■ Material shown:
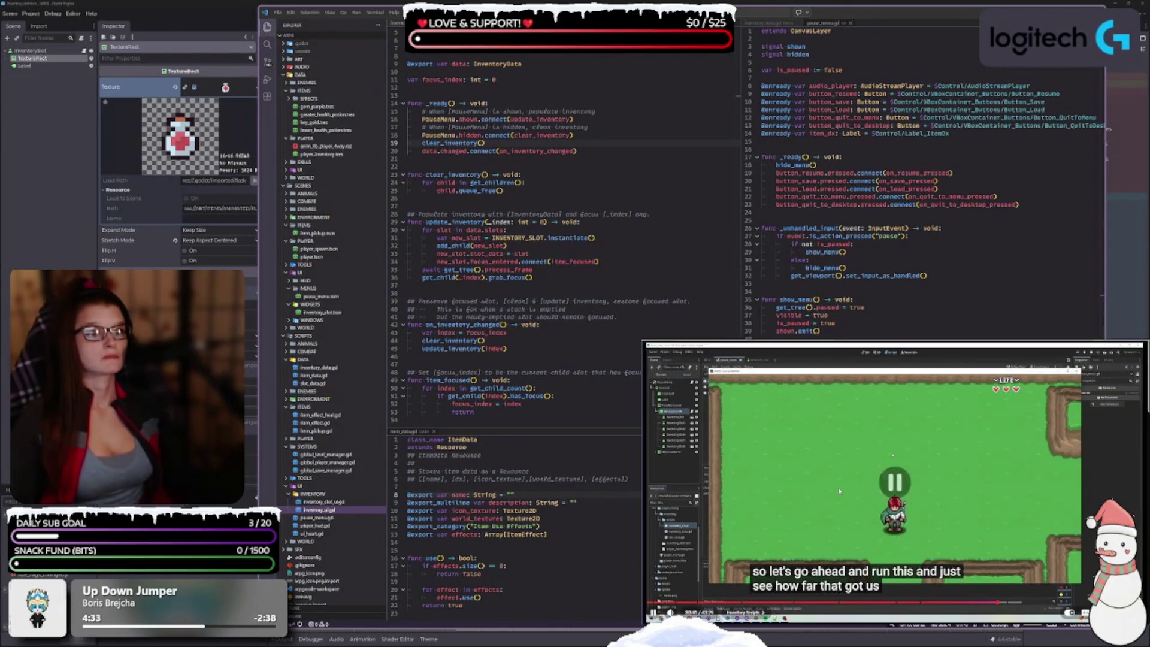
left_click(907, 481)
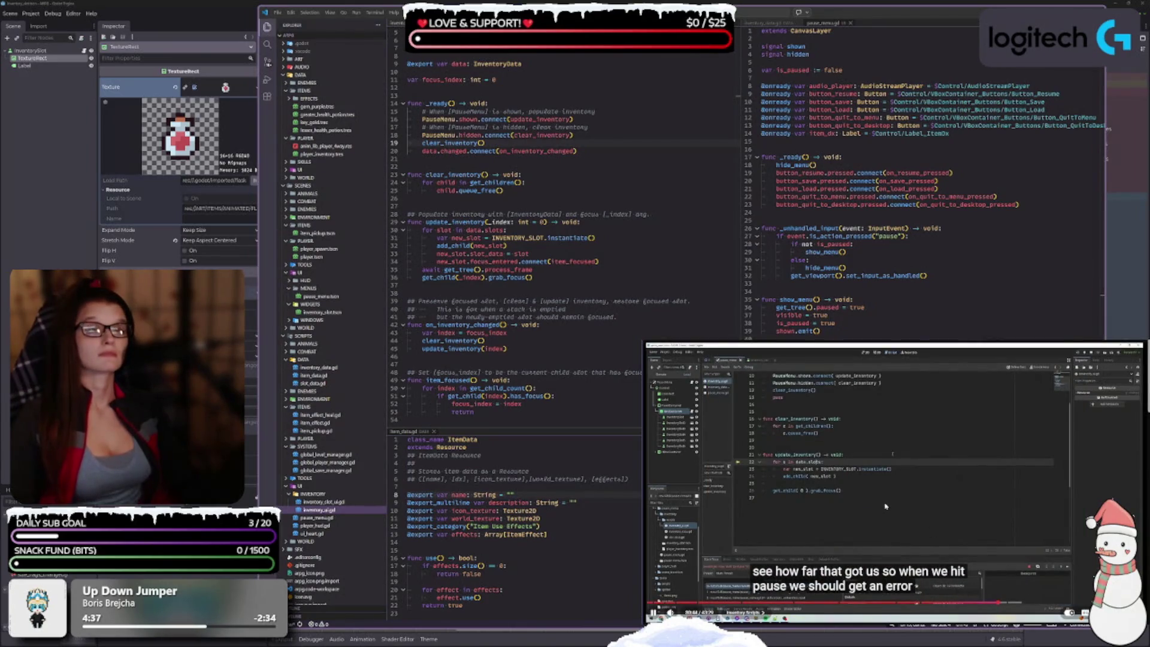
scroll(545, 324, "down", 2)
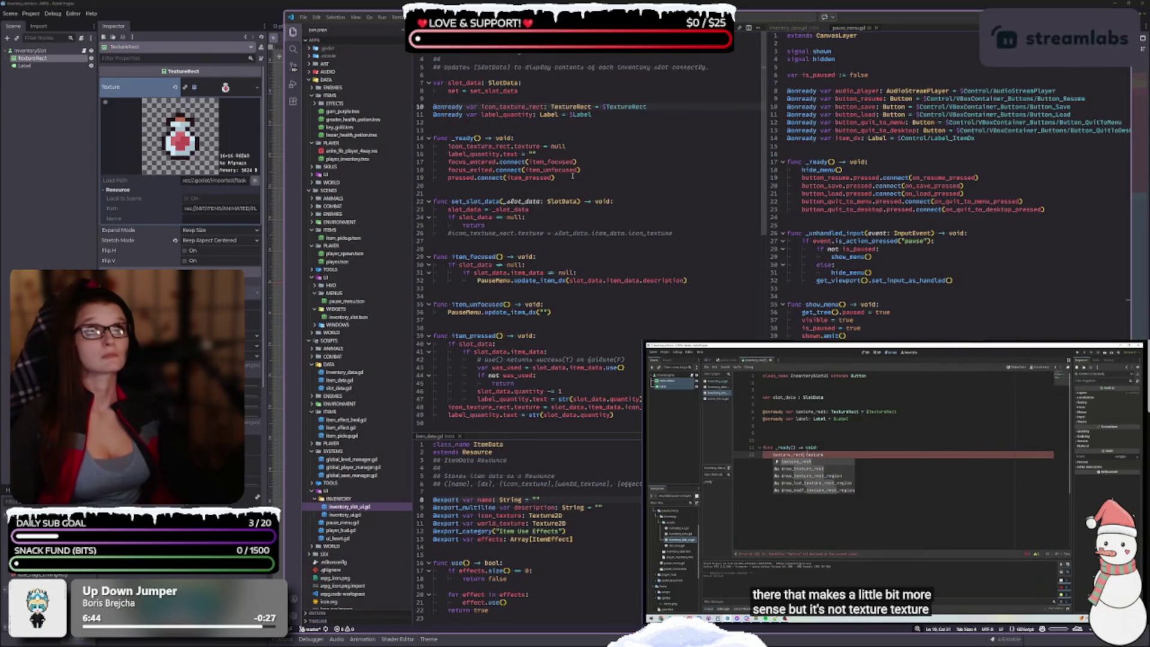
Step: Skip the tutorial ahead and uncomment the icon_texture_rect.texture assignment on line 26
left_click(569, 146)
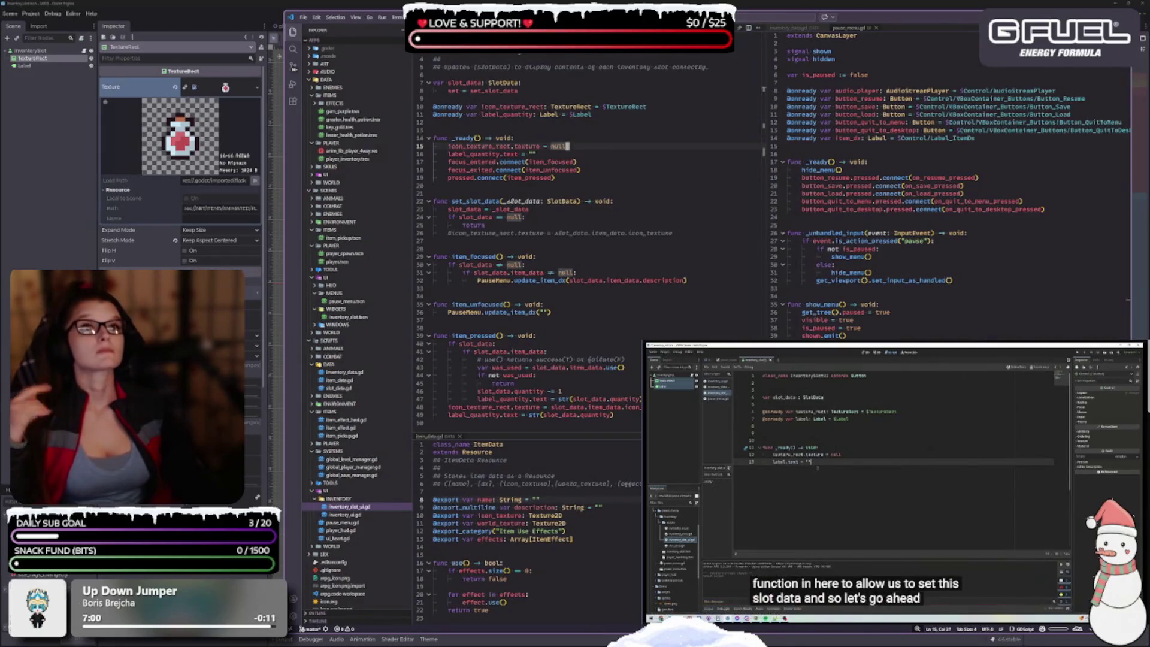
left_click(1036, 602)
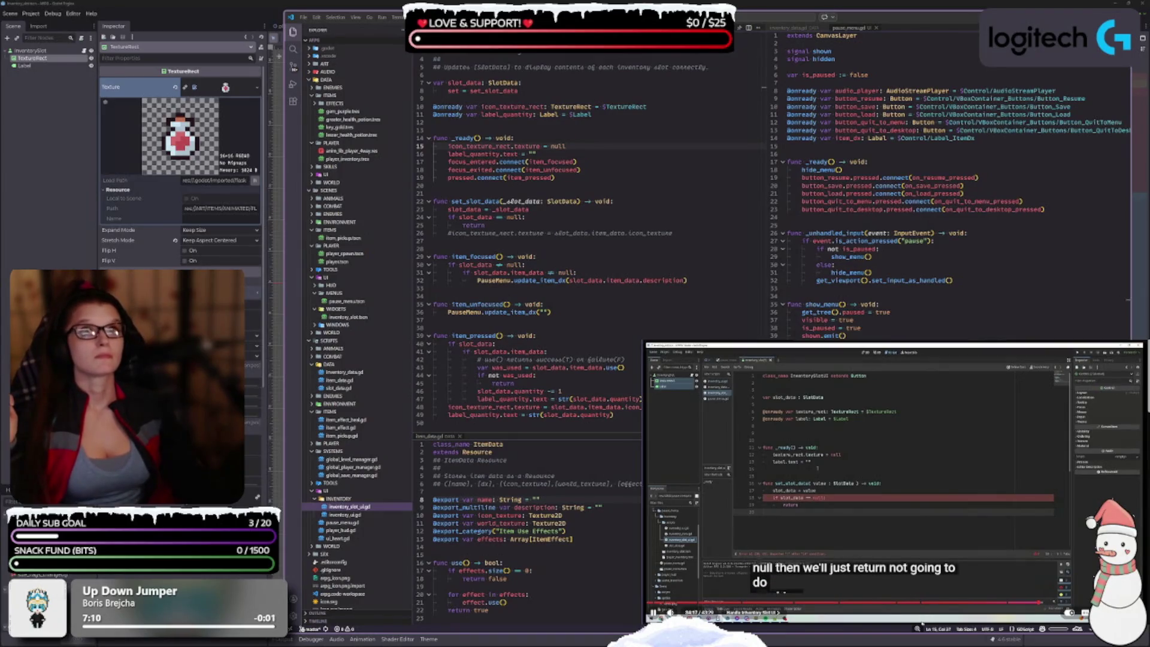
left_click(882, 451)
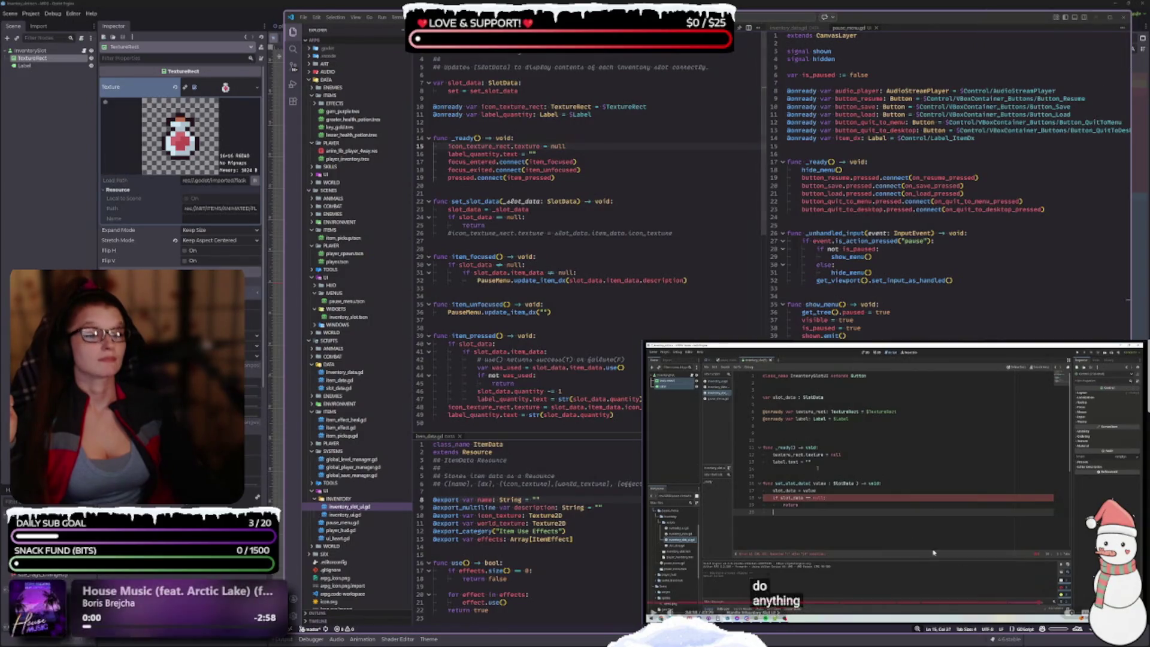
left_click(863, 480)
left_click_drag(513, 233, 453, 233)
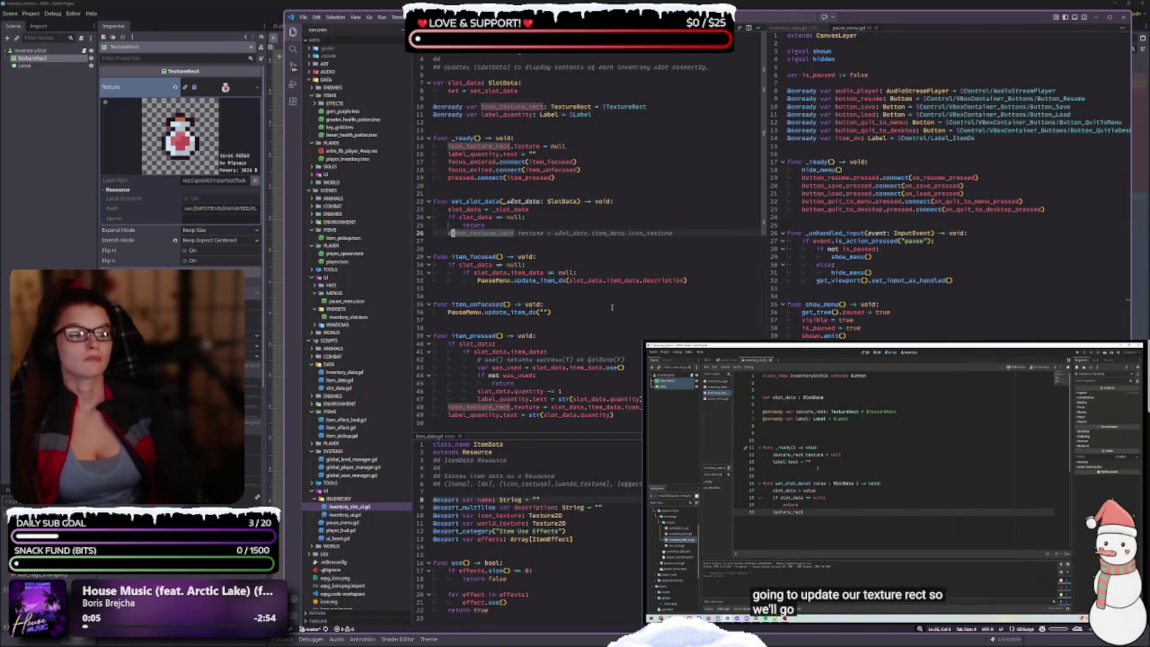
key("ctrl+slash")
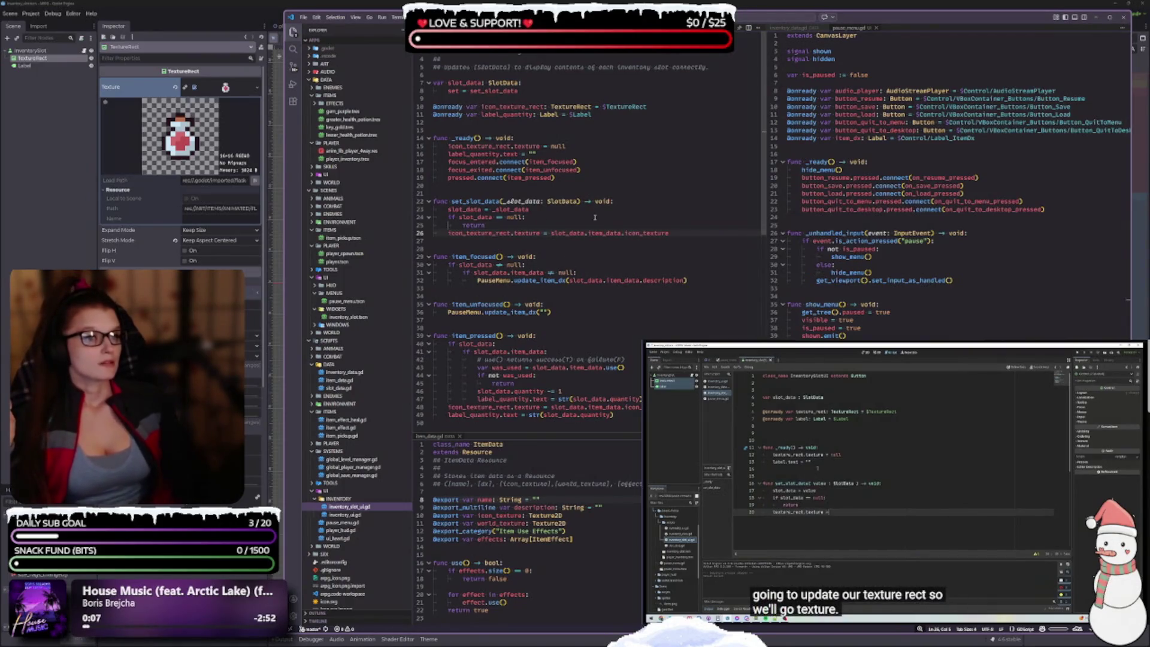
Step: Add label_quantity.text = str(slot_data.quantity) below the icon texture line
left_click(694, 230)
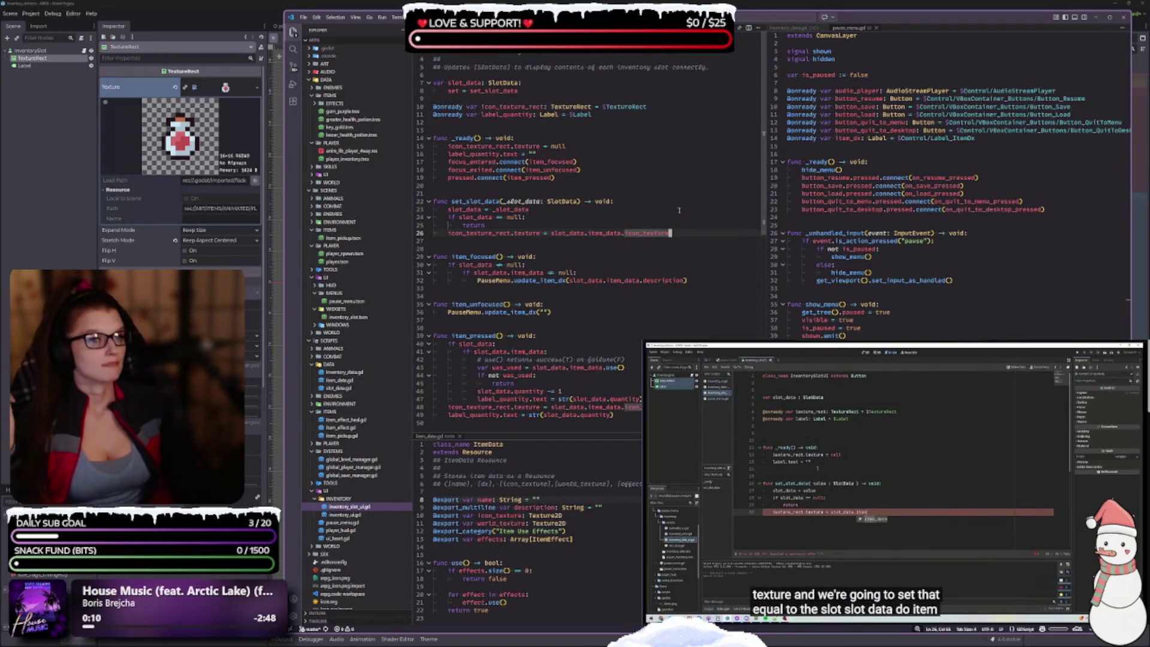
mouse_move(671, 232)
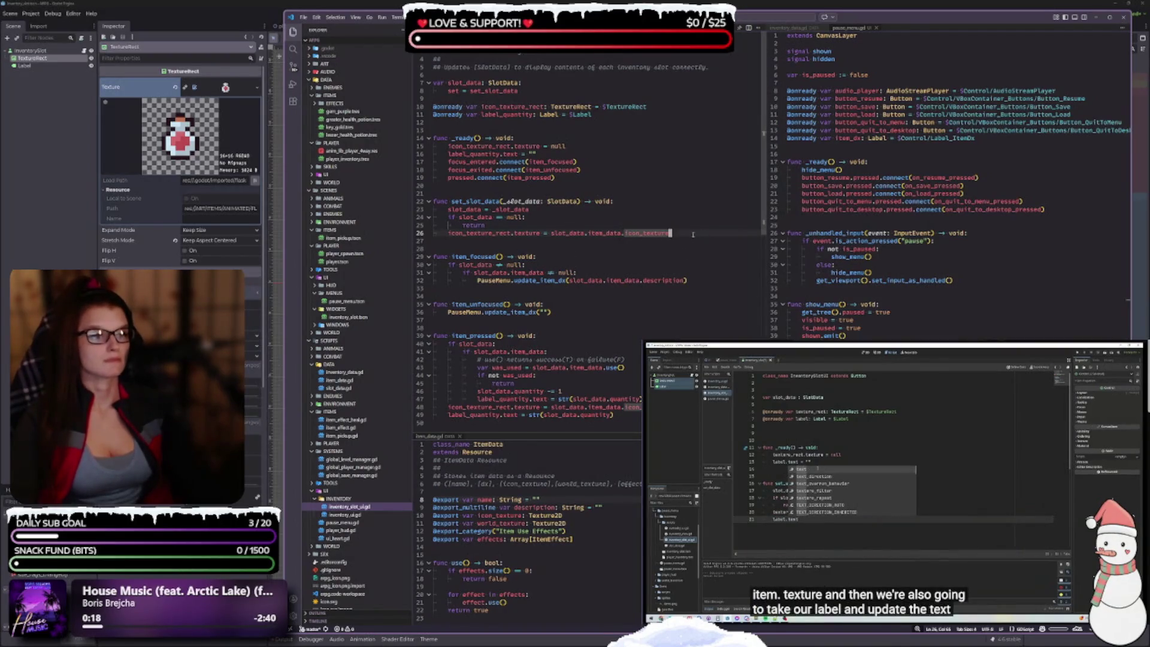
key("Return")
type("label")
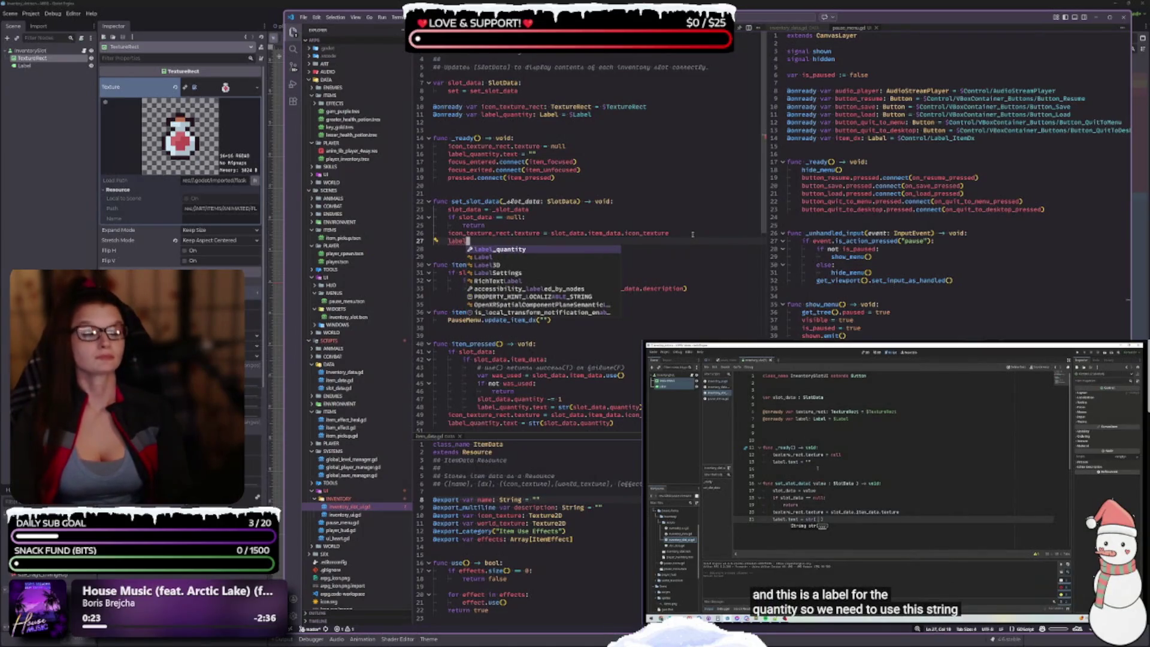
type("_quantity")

■ Instructions to follow:
No pictures belong in the output. It should reproduce exactly the lines from the one containing "left_click_drag(513, 233, 453, 233)" through the end of the data, both ends included.

■ Response to the exercise:
left_click_drag(513, 233, 453, 233)
key("ctrl+slash")
Step: Add label_quantity.text = str(slot_data.quantity) below the icon texture line
left_click(694, 230)
mouse_move(671, 232)
key("Return")
type("label")
type("_quantity")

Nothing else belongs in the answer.